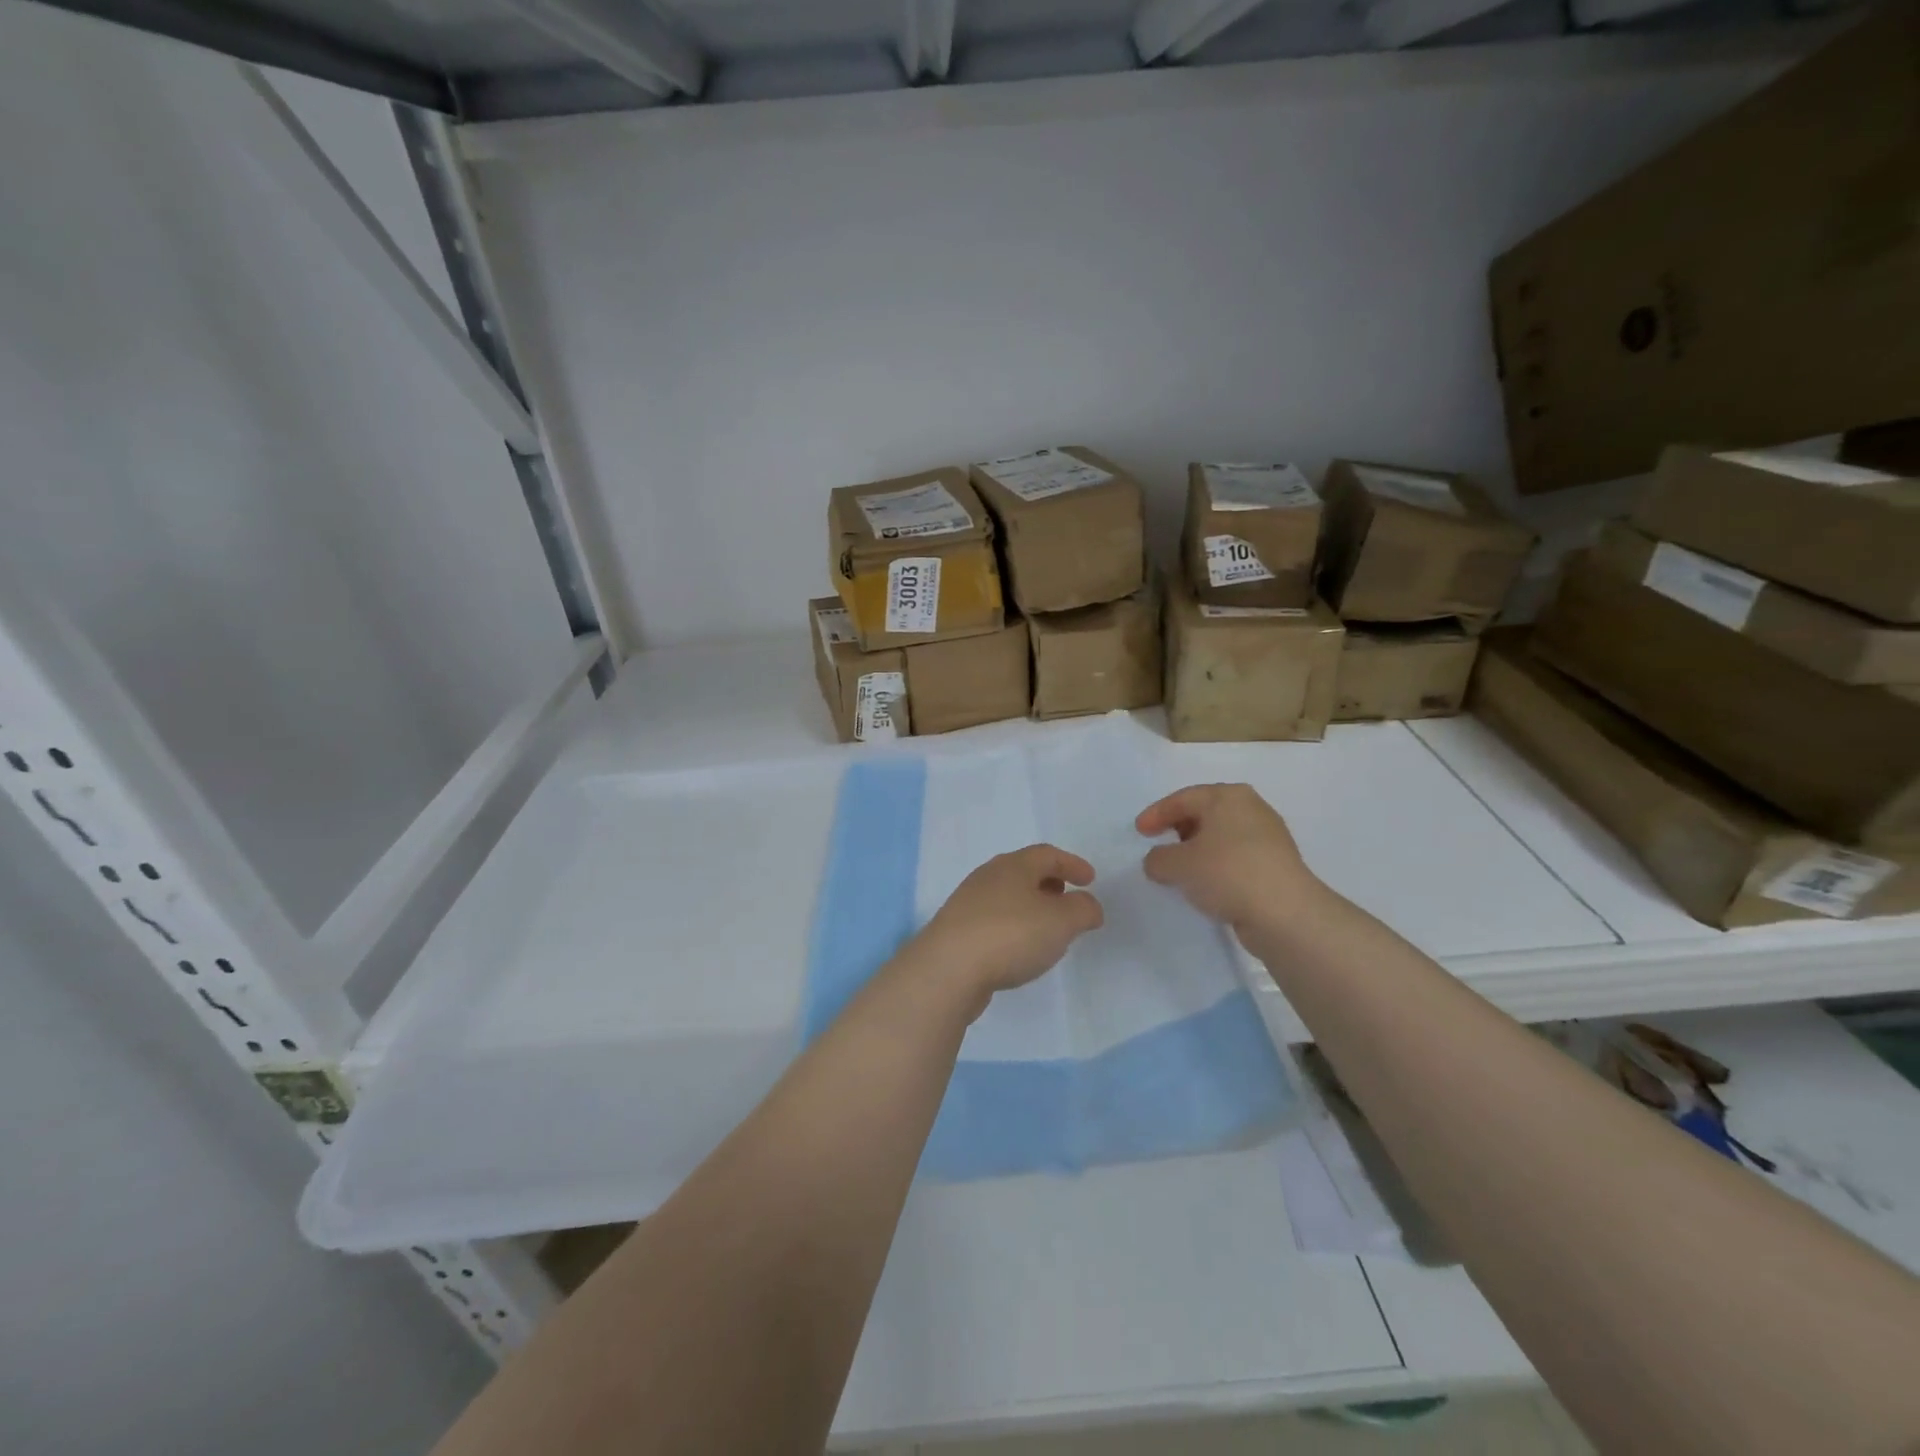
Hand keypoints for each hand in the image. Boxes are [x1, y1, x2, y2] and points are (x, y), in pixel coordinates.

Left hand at [909, 845, 1103, 1005]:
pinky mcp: (956, 931)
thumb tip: (1088, 905)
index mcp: (1013, 866)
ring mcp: (967, 904)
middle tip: (1068, 899)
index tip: (1090, 880)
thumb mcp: (1061, 921)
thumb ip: (1083, 909)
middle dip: (1049, 883)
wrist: (948, 969)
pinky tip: (1019, 949)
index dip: (1072, 864)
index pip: (1047, 854)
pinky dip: (1013, 926)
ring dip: (1030, 906)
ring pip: (1006, 896)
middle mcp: (987, 877)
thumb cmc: (1010, 935)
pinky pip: (993, 920)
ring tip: (1047, 929)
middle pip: (1023, 871)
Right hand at [1136, 784, 1323, 935]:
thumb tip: (1157, 861)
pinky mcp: (1277, 864)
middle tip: (1160, 845)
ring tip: (1181, 869)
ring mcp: (1269, 836)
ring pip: (1222, 836)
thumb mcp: (1178, 865)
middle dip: (1179, 829)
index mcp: (1227, 796)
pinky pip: (1236, 857)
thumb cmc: (1227, 873)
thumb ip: (1158, 859)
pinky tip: (1207, 884)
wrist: (1286, 914)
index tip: (1139, 832)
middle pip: (1205, 813)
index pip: (1183, 798)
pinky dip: (1217, 865)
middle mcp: (1251, 808)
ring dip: (1198, 850)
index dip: (1156, 814)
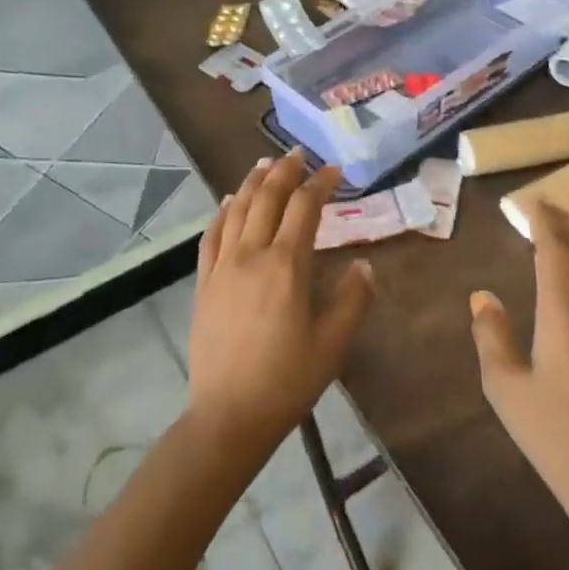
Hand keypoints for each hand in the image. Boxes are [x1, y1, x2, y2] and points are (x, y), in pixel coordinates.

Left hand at [185, 153, 374, 454]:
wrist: (228, 415)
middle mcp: (252, 254)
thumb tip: (364, 265)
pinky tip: (229, 202)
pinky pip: (212, 234)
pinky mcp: (204, 282)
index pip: (305, 208)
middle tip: (298, 154)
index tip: (334, 171)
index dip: (320, 184)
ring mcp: (223, 266)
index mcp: (287, 265)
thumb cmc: (287, 380)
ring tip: (265, 163)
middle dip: (285, 171)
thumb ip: (352, 299)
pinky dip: (223, 211)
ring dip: (254, 182)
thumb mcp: (333, 344)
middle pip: (268, 198)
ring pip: (238, 209)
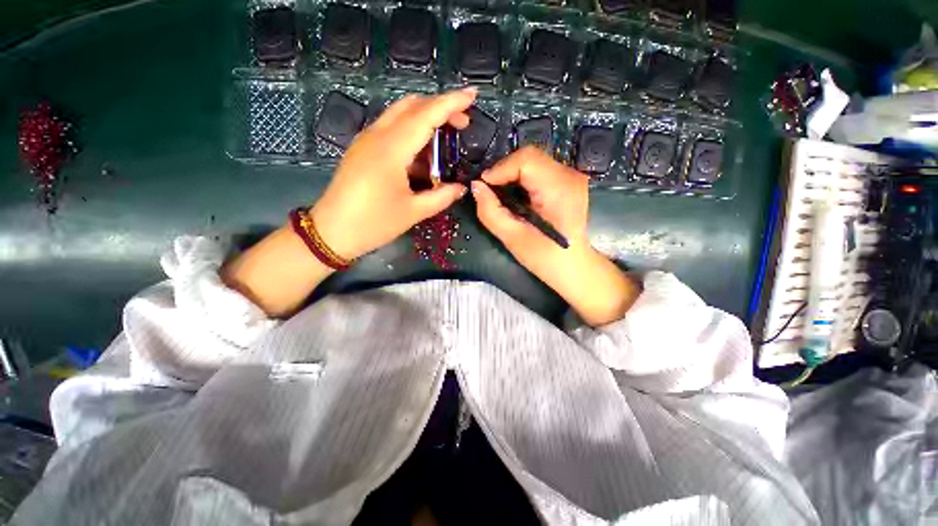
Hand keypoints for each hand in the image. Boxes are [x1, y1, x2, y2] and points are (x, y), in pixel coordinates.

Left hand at [310, 88, 476, 259]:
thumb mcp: (413, 212)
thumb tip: (461, 188)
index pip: (426, 115)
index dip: (451, 103)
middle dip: (440, 107)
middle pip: (411, 105)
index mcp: (391, 149)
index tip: (473, 95)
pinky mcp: (362, 150)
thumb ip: (441, 197)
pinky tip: (422, 152)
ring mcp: (366, 141)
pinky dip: (411, 131)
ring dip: (425, 117)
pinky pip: (390, 129)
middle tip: (462, 123)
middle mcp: (377, 136)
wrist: (331, 233)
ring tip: (445, 137)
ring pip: (399, 114)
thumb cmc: (373, 223)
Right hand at [472, 147, 640, 325]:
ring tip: (500, 195)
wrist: (575, 267)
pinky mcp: (568, 181)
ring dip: (511, 174)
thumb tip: (476, 186)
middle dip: (504, 171)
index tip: (484, 186)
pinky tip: (516, 196)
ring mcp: (571, 177)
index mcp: (559, 190)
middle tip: (490, 192)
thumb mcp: (513, 239)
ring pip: (533, 161)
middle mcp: (569, 176)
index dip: (500, 169)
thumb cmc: (545, 258)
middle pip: (529, 157)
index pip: (526, 160)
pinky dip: (521, 178)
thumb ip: (491, 212)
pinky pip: (539, 170)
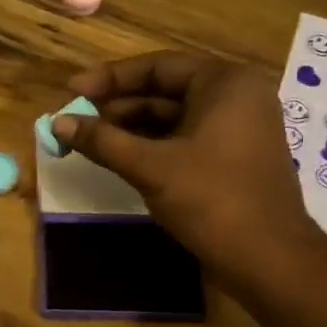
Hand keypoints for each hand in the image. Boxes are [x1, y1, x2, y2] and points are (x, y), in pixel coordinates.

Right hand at [50, 52, 320, 288]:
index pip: (158, 67)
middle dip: (117, 107)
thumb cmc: (212, 200)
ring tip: (90, 142)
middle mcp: (236, 98)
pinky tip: (119, 160)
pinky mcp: (231, 161)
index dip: (110, 79)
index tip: (72, 91)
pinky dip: (151, 148)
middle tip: (75, 121)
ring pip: (172, 120)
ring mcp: (236, 131)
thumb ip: (103, 141)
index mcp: (225, 84)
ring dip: (130, 130)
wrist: (267, 260)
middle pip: (164, 92)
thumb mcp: (150, 166)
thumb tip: (58, 122)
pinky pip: (183, 142)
———
Output the whole of the data, unchanged; keep the pictures out.

Hand keypoints for each hand in the image. Boxes are [x1, y1, x2, y2] and points are (x, y), in pixel coordinates.

Left hand at [909, 845, 1103, 1005]:
pinky mcp: (956, 931)
thumb tip: (1088, 905)
index mcp: (1013, 866)
ring mcp: (967, 904)
middle tip: (1068, 899)
index tip: (1090, 880)
thumb mcp: (1061, 921)
thumb ip: (1083, 909)
middle dip: (1049, 883)
wrist: (948, 969)
pinky tip: (1019, 949)
index dip: (1072, 864)
index pip: (1047, 854)
pinky dip: (1013, 926)
ring dip: (1030, 906)
ring pip: (1006, 896)
middle mcp: (987, 877)
thumb cmc: (1010, 935)
pinky pip: (993, 920)
ring tip: (1047, 929)
middle pip: (1023, 871)
Right hand at [1136, 784, 1323, 935]:
thumb tip: (1157, 861)
pinky mcp: (1277, 864)
middle tip: (1160, 845)
ring tip: (1181, 869)
ring mcp: (1269, 836)
ring pip: (1222, 836)
thumb mcp: (1178, 865)
middle dip: (1179, 829)
index mcp: (1227, 796)
pinky pip: (1236, 857)
thumb cmc: (1227, 873)
thumb ip: (1158, 859)
pinky tip: (1207, 884)
wrist: (1286, 914)
index tip: (1139, 832)
middle pip: (1205, 813)
index pip: (1183, 798)
pinky dip: (1217, 865)
middle mcp: (1251, 808)
ring dip: (1198, 850)
index dip: (1156, 814)
Hand keypoints for each hand in the image. Boxes are [x1, y1, x2, y2] and points are (x, y), in pixel coordinates.

Left hand at [185, 153, 374, 454]:
wrist: (228, 415)
middle mcp: (252, 254)
thumb tip: (364, 265)
pinky tip: (229, 202)
pinky pip: (212, 234)
pinky mcp: (204, 282)
index pip: (305, 208)
middle tip: (298, 154)
index tip: (334, 171)
index dip: (320, 184)
ring mcp: (223, 266)
index mcp: (287, 265)
thumb cmc: (287, 380)
ring tip: (265, 163)
middle dip: (285, 171)
thumb ip: (352, 299)
pinky dip: (223, 211)
ring dip: (254, 182)
thumb mcp: (333, 344)
middle pip: (268, 198)
ring pip: (238, 209)
Hand keypoints for each hand in the image. Boxes are [x1, y1, x2, y2] and points are (x, y), in pixel coordinates.

Left hand at [310, 88, 476, 259]:
thumb mcp: (413, 212)
thumb tip: (461, 188)
index pip: (426, 115)
index dip: (451, 103)
middle dip: (440, 107)
middle pip: (411, 105)
index mcp: (391, 149)
index tip: (473, 95)
pinky mcp: (362, 150)
thumb ip: (441, 197)
pinky tip: (422, 152)
ring mcp: (366, 141)
pinky dip: (411, 131)
ring dip: (425, 117)
pinky pip: (390, 129)
middle tip: (462, 123)
middle mcp: (377, 136)
wrist: (331, 233)
ring tip: (445, 137)
ring pip: (399, 114)
thumb cmc: (373, 223)
Right hand at [472, 147, 640, 325]:
ring tip: (500, 195)
wrist: (575, 267)
pinky mcp: (568, 181)
ring dip: (511, 174)
thumb tip: (476, 186)
middle dip: (504, 171)
index tip: (484, 186)
pinky tip: (516, 196)
ring mcp: (571, 177)
index mcp: (559, 190)
middle tip: (490, 192)
thumb mcp: (513, 239)
ring pip: (533, 161)
middle mcp: (569, 176)
index dip: (500, 169)
thumb cmc: (545, 258)
middle pip: (529, 157)
index pip: (526, 160)
pinky dip: (521, 178)
thumb ip: (491, 212)
pinky pip: (539, 170)
Hand keypoints for each hand in the image. Boxes are [x1, y1, x2, y2] and points are (x, y), in pixel coordinates.

Right hand at [50, 52, 320, 288]:
index pip: (158, 67)
middle dip: (117, 107)
thumb cmc: (212, 200)
ring tip: (90, 142)
middle mcp: (236, 98)
pinky tip: (119, 160)
pinky mcp: (231, 161)
index dip: (110, 79)
index tip: (72, 91)
pinky dip: (151, 148)
middle tip: (75, 121)
ring pip: (172, 120)
ring mcp: (236, 131)
thumb ip: (103, 141)
index mcp: (225, 84)
ring dip: (130, 130)
wrist: (267, 260)
middle pip: (164, 92)
thumb mcp: (150, 166)
thumb tip: (58, 122)
pinky pip: (183, 142)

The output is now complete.